If `f(x)= {:{((x^(2) + 3x+p)/(2(x^(2)-1)) , xne 1),(5/4, x = 1):}` is continuous at x =1 then

To determine the value of \( p \) such that the function \[ f(x) = \begin{cases} \frac{x^2 + 3x + p}{2(x^2 - 1)} & \text{if } x \neq 1 \\ \frac{5}{4} & \text{if } x = 1 \end{cases} \] is continuous at \( x = 1 \), we need to ensure that \[ \lim_{x \to 1} f(x) = f(1) = \frac{5}{4}. \] ### Step 1: Find the limit as \( x \) approaches 1 We first find the limit of \( f(x) \) as \( x \) approaches 1: \[ \lim_{x \to 1} f(x) = \lim_{x \to 1} \frac{x^2 + 3x + p}{2(x^2 - 1)}. \] ### Step 2: Simplify the denominator The denominator can be factored: \[ 2(x^2 - 1) = 2(x - 1)(x + 1). \] ### Step 3: Substitute \( x = 1 \) into the numerator Now we substitute \( x = 1 \) into the numerator: \[ x^2 + 3x + p = 1^2 + 3(1) + p = 1 + 3 + p = 4 + p. \] ### Step 4: Set up the limit expression Thus, we have: \[ \lim_{x \to 1} f(x) = \frac{4 + p}{2(1 - 1)(1 + 1)} = \frac{4 + p}{0}. \] Since the limit must exist, the numerator must also equal zero when \( x = 1 \): \[ 4 + p = 0. \] ### Step 5: Solve for \( p \) Solving for \( p \): \[ p = -4. \] ### Step 6: Verify the limit Now we can verify that with \( p = -4 \), the limit is: \[ \lim_{x \to 1} f(x) = \frac{4 - 4}{2(0)(2)} = \frac{0}{0}, \] which is an indeterminate form.

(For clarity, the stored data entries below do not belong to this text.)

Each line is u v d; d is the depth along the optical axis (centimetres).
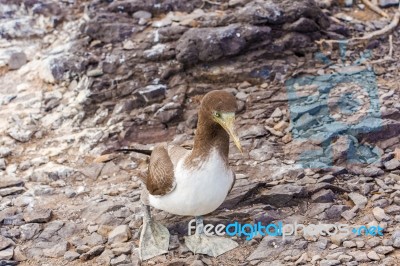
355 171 991
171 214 929
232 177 845
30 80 1253
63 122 1159
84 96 1182
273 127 1102
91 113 1170
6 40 1348
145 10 1311
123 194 988
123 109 1162
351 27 1311
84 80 1212
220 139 812
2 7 1395
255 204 938
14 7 1395
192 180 807
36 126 1152
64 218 946
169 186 820
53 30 1355
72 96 1203
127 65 1213
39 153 1098
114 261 853
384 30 1293
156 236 880
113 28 1266
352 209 909
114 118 1145
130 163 1059
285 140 1070
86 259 865
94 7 1341
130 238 898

We can apply L'Hôpital's Rule or factor the numerator. ### Step 7: Factor the numerator The numerator \( x^2 + 3x - 4 \) can be factored as: \[ (x - 1)(x + 4). \] Thus, \[ f(x) = \frac{(x - 1)(x + 4)}{2(x - 1)(x + 1)} \quad \text{for } x \neq 1. \] ### Step 8: Cancel the common factor Canceling \( (x - 1) \): \[ f(x) = \frac{x + 4}{2(x + 1)} \quad \text{for } x \neq 1. \] ### Step 9: Evaluate the limit again Now, we can find the limit as \( x \) approaches 1: \[ \lim_{x \to 1} f(x) = \frac{1 + 4}{2(1 + 1)} = \frac{5}{4}. \] ### Conclusion Since \[ \lim_{x \to 1} f(x) = \frac{5}{4} = f(1), \] the function is continuous at \( x = 1 \) when \( p = -4 \). Thus, the value of \( p \) is \[ \boxed{-4}. \]